[ENTRIES PROVIDED — start]

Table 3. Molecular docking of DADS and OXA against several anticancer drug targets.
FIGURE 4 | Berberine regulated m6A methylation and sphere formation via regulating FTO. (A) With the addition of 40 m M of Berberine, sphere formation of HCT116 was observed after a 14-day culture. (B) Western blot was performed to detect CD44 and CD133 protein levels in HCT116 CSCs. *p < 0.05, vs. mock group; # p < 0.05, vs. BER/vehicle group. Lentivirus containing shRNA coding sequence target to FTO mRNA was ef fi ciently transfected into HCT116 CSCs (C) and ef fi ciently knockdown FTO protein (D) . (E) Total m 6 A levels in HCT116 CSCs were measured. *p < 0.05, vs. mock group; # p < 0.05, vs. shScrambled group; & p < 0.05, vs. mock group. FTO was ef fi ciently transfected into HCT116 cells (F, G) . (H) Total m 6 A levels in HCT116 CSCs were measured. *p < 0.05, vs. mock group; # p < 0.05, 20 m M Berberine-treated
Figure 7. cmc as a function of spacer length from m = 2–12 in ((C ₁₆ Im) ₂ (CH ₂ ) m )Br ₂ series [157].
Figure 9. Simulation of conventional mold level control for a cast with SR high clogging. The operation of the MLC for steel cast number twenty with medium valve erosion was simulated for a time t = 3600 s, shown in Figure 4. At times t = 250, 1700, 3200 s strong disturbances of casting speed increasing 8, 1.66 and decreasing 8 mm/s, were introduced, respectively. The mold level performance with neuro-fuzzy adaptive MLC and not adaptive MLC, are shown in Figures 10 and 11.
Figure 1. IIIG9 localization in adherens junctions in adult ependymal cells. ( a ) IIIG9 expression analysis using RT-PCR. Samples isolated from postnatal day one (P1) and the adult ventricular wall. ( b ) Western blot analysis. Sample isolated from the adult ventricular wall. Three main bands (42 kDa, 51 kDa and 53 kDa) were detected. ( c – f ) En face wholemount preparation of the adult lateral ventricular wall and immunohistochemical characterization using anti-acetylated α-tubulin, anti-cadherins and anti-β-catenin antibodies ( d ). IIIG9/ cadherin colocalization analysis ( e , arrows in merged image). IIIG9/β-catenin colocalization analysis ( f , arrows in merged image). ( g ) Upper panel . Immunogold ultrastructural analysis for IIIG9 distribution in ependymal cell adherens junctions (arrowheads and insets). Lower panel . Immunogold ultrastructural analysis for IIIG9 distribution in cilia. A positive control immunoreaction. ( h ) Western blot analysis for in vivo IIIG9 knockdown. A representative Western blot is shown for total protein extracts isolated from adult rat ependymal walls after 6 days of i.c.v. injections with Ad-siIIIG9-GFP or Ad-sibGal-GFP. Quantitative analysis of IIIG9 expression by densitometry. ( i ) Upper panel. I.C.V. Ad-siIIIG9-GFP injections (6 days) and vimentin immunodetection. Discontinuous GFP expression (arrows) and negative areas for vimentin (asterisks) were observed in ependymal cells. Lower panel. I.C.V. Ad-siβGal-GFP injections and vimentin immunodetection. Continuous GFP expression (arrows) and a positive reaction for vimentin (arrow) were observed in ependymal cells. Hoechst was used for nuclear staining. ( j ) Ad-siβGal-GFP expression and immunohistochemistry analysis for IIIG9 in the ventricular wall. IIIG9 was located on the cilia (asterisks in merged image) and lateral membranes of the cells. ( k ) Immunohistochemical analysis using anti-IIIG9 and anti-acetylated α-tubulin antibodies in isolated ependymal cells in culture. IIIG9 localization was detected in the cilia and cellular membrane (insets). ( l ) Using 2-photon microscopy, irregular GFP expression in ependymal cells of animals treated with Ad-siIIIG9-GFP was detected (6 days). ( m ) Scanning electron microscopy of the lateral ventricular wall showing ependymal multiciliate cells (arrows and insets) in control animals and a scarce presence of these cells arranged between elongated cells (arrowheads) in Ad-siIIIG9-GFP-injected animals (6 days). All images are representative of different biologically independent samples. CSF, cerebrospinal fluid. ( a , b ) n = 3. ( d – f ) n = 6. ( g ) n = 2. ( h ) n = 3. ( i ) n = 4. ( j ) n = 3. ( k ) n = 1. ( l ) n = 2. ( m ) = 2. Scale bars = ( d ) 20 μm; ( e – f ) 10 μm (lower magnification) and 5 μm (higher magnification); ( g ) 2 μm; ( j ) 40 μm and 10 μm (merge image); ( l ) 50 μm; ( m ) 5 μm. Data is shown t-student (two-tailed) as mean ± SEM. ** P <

[ENTRIES PROVIDED — finish]

## ACTIVITY
Set down the whole listing once more, precisely as written.

## TASK RESULT
Table 3. Molecular docking of DADS and OXA against several anticancer drug targets.
FIGURE 4 | Berberine regulated m6A methylation and sphere formation via regulating FTO. (A) With the addition of 40 m M of Berberine, sphere formation of HCT116 was observed after a 14-day culture. (B) Western blot was performed to detect CD44 and CD133 protein levels in HCT116 CSCs. *p < 0.05, vs. mock group; # p < 0.05, vs. BER/vehicle group. Lentivirus containing shRNA coding sequence target to FTO mRNA was ef fi ciently transfected into HCT116 CSCs (C) and ef fi ciently knockdown FTO protein (D) . (E) Total m 6 A levels in HCT116 CSCs were measured. *p < 0.05, vs. mock group; # p < 0.05, vs. shScrambled group; & p < 0.05, vs. mock group. FTO was ef fi ciently transfected into HCT116 cells (F, G) . (H) Total m 6 A levels in HCT116 CSCs were measured. *p < 0.05, vs. mock group; # p < 0.05, 20 m M Berberine-treated
Figure 7. cmc as a function of spacer length from m = 2–12 in ((C ₁₆ Im) ₂ (CH ₂ ) m )Br ₂ series [157].
Figure 9. Simulation of conventional mold level control for a cast with SR high clogging. The operation of the MLC for steel cast number twenty with medium valve erosion was simulated for a time t = 3600 s, shown in Figure 4. At times t = 250, 1700, 3200 s strong disturbances of casting speed increasing 8, 1.66 and decreasing 8 mm/s, were introduced, respectively. The mold level performance with neuro-fuzzy adaptive MLC and not adaptive MLC, are shown in Figures 10 and 11.
Figure 1. IIIG9 localization in adherens junctions in adult ependymal cells. ( a ) IIIG9 expression analysis using RT-PCR. Samples isolated from postnatal day one (P1) and the adult ventricular wall. ( b ) Western blot analysis. Sample isolated from the adult ventricular wall. Three main bands (42 kDa, 51 kDa and 53 kDa) were detected. ( c – f ) En face wholemount preparation of the adult lateral ventricular wall and immunohistochemical characterization using anti-acetylated α-tubulin, anti-cadherins and anti-β-catenin antibodies ( d ). IIIG9/ cadherin colocalization analysis ( e , arrows in merged image). IIIG9/β-catenin colocalization analysis ( f , arrows in merged image). ( g ) Upper panel . Immunogold ultrastructural analysis for IIIG9 distribution in ependymal cell adherens junctions (arrowheads and insets). Lower panel . Immunogold ultrastructural analysis for IIIG9 distribution in cilia. A positive control immunoreaction. ( h ) Western blot analysis for in vivo IIIG9 knockdown. A representative Western blot is shown for total protein extracts isolated from adult rat ependymal walls after 6 days of i.c.v. injections with Ad-siIIIG9-GFP or Ad-sibGal-GFP. Quantitative analysis of IIIG9 expression by densitometry. ( i ) Upper panel. I.C.V. Ad-siIIIG9-GFP injections (6 days) and vimentin immunodetection. Discontinuous GFP expression (arrows) and negative areas for vimentin (asterisks) were observed in ependymal cells. Lower panel. I.C.V. Ad-siβGal-GFP injections and vimentin immunodetection. Continuous GFP expression (arrows) and a positive reaction for vimentin (arrow) were observed in ependymal cells. Hoechst was used for nuclear staining. ( j ) Ad-siβGal-GFP expression and immunohistochemistry analysis for IIIG9 in the ventricular wall. IIIG9 was located on the cilia (asterisks in merged image) and lateral membranes of the cells. ( k ) Immunohistochemical analysis using anti-IIIG9 and anti-acetylated α-tubulin antibodies in isolated ependymal cells in culture. IIIG9 localization was detected in the cilia and cellular membrane (insets). ( l ) Using 2-photon microscopy, irregular GFP expression in ependymal cells of animals treated with Ad-siIIIG9-GFP was detected (6 days). ( m ) Scanning electron microscopy of the lateral ventricular wall showing ependymal multiciliate cells (arrows and insets) in control animals and a scarce presence of these cells arranged between elongated cells (arrowheads) in Ad-siIIIG9-GFP-injected animals (6 days). All images are representative of different biologically independent samples. CSF, cerebrospinal fluid. ( a , b ) n = 3. ( d – f ) n = 6. ( g ) n = 2. ( h ) n = 3. ( i ) n = 4. ( j ) n = 3. ( k ) n = 1. ( l ) n = 2. ( m ) = 2. Scale bars = ( d ) 20 μm; ( e – f ) 10 μm (lower magnification) and 5 μm (higher magnification); ( g ) 2 μm; ( j ) 40 μm and 10 μm (merge image); ( l ) 50 μm; ( m ) 5 μm. Data is shown t-student (two-tailed) as mean ± SEM. ** P <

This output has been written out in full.